The route from Santa Maria di Leuca to Opendream is quite long, so we have organised a couple of transfers by van. On the first day, the route takes us through Apulia to Lecce. The second stage will see us pedalling to Ostuni, where Freddy Maertens triumphed over Francesco Moser in the 1976 World Road Race Championship.

From Ostuni, we will continue on to Alberobello, famous for its ‘trullo’ houses, where we will make a stop. There we will pick up our support vehicle which will take us to Vasto, a town in Abruzzo standing high on a promontory overlooking the Adriatic Sea.

The next stop will be Pescara, where we will explore the Costa dei Trabocchi, famous for its ancient wooden fishing platforms on stilts. Our support vehicle will take us from Pescara to Marzocca and from there we will pedal to Rimini and Cesenatico, Marco Pantani’s hometown. We will cover the 200 km from Rimini to Padua in the van and then it’s the final part of the itinerary to Treviso-Opendream.
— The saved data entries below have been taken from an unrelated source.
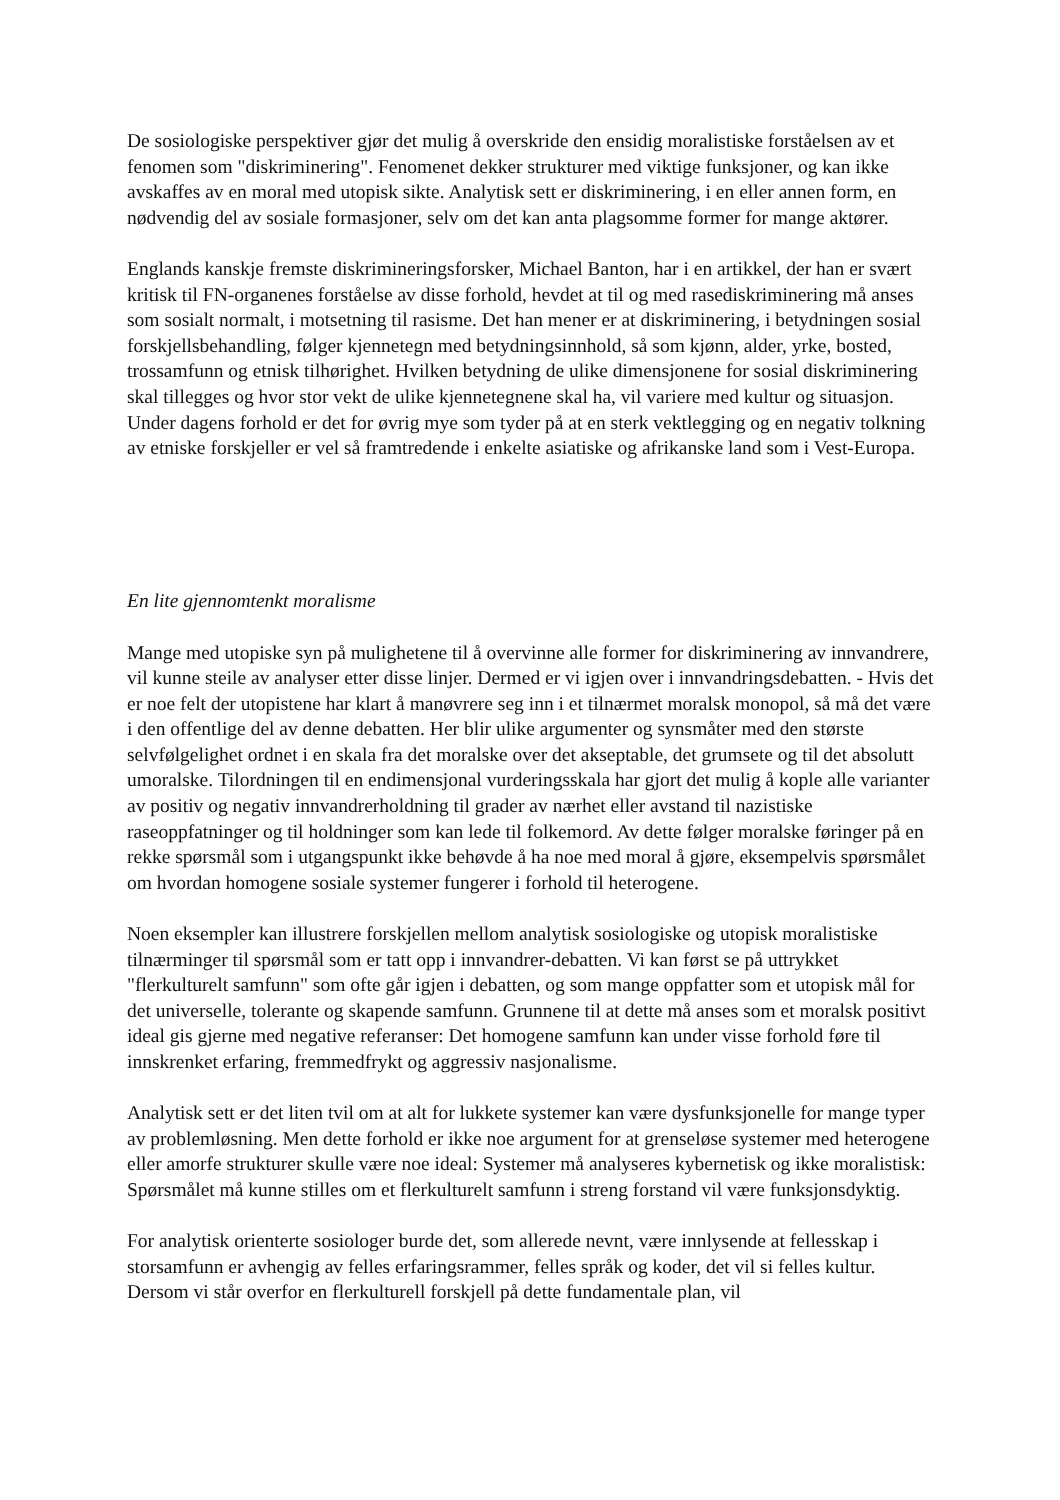De sosiologiske perspektiver gjør det mulig å overskride den ensidig moralistiske forståelsen av et fenomen som "diskriminering". Fenomenet dekker strukturer med viktige funksjoner, og kan ikke avskaffes av en moral med utopisk sikte. Analytisk sett er diskriminering, i en eller annen form, en nødvendig del av sosiale formasjoner, selv om det kan anta plagsomme former for mange aktører.
Englands kanskje fremste diskrimineringsforsker, Michael Banton, har i en artikkel, der han er svært kritisk til FN-organenes forståelse av disse forhold, hevdet at til og med rasediskriminering må anses som sosialt normalt, i motsetning til rasisme. Det han mener er at diskriminering, i betydningen sosial forskjellsbehandling, følger kjennetegn med betydningsinnhold, så som kjønn, alder, yrke, bosted, trossamfunn og etnisk tilhørighet. Hvilken betydning de ulike dimensjonene for sosial diskriminering skal tillegges og hvor stor vekt de ulike kjennetegnene skal ha, vil variere med kultur og situasjon. Under dagens forhold er det for øvrig mye som tyder på at en sterk vektlegging og en negativ tolkning av etniske forskjeller er vel så framtredende i enkelte asiatiske og afrikanske land som i Vest-Europa.
En lite gjennomtenkt moralisme
Mange med utopiske syn på mulighetene til å overvinne alle former for diskriminering av innvandrere, vil kunne steile av analyser etter disse linjer. Dermed er vi igjen over i innvandringsdebatten. - Hvis det er noe felt der utopistene har klart å manøvrere seg inn i et tilnærmet moralsk monopol, så må det være i den offentlige del av denne debatten. Her blir ulike argumenter og synsmåter med den største selvfølgelighet ordnet i en skala fra det moralske over det akseptable, det grumsete og til det absolutt umoralske. Tilordningen til en endimensjonal vurderingsskala har gjort det mulig å kople alle varianter av positiv og negativ innvandrerholdning til grader av nærhet eller avstand til nazistiske raseoppfatninger og til holdninger som kan lede til folkemord. Av dette følger moralske føringer på en rekke spørsmål som i utgangspunkt ikke behøvde å ha noe med moral å gjøre, eksempelvis spørsmålet om hvordan homogene sosiale systemer fungerer i forhold til heterogene.
Noen eksempler kan illustrere forskjellen mellom analytisk sosiologiske og utopisk moralistiske tilnærminger til spørsmål som er tatt opp i innvandrer-debatten. Vi kan først se på uttrykket "flerkulturelt samfunn" som ofte går igjen i debatten, og som mange oppfatter som et utopisk mål for det universelle, tolerante og skapende samfunn. Grunnene til at dette må anses som et moralsk positivt ideal gis gjerne med negative referanser: Det homogene samfunn kan under visse forhold føre til innskrenket erfaring, fremmedfrykt og aggressiv nasjonalisme.
Analytisk sett er det liten tvil om at alt for lukkete systemer kan være dysfunksjonelle for mange typer av problemløsning. Men dette forhold er ikke noe argument for at grenseløse systemer med heterogene eller amorfe strukturer skulle være noe ideal: Systemer må analyseres kybernetisk og ikke moralistisk: Spørsmålet må kunne stilles om et flerkulturelt samfunn i streng forstand vil være funksjonsdyktig.
For analytisk orienterte sosiologer burde det, som allerede nevnt, være innlysende at fellesskap i storsamfunn er avhengig av felles erfaringsrammer, felles språk og koder, det vil si felles kultur. Dersom vi står overfor en flerkulturell forskjell på dette fundamentale plan, vil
Turin is the third largest business and industrial centre in Italy and one of the most important cities for university, art, culture and tourism. Turin stands on the edge of the Alps, close to valleys like Val di Susa, so the area is closely linked with the mountains, attracting visitors in both summer and winter.

Protagonist of the ‘bike revolution’ triggered by the pandemic, Turin’s bike-friendly policies have been recognised by FIAB, the Italian Federation for the Environment and Bicycles. In May, the capital of Piedmont will stage the departure of the Giro d’Italia. The first capital of Italy is also the finishing point for the oldest cycling competition in the world, the Milan-Turin.


Our itinerary from Turin to Treviso is a great way of exploring the Po Valley, as we will cross nearly the whole area from west to east. The first part of the route will be along the Po cycle path to Crescentino and then the next stage from Crescentino to Valenza will be in our support vehicle.

The itinerary continues east, towards Pavia, crosses the ancient Via Francigena road and continues on to Piacenza, a place that combines the buzz of city living with the relaxed pace of the provinces, exploring the many places of interest this area has to offer.

After leaving Piacenza, we will pedal across the Lombardy border to Cremona and then jump into our van which will take us to Mantua, one of the main cultural centres of the Renaissance in Italy and Europe. From the city of the Gonzaga family, our support vehicle will take us to Piazzola sul Brenta and, from there, you will take the Treviso-Ostiglia cycle path until you reach the gates of Opendream.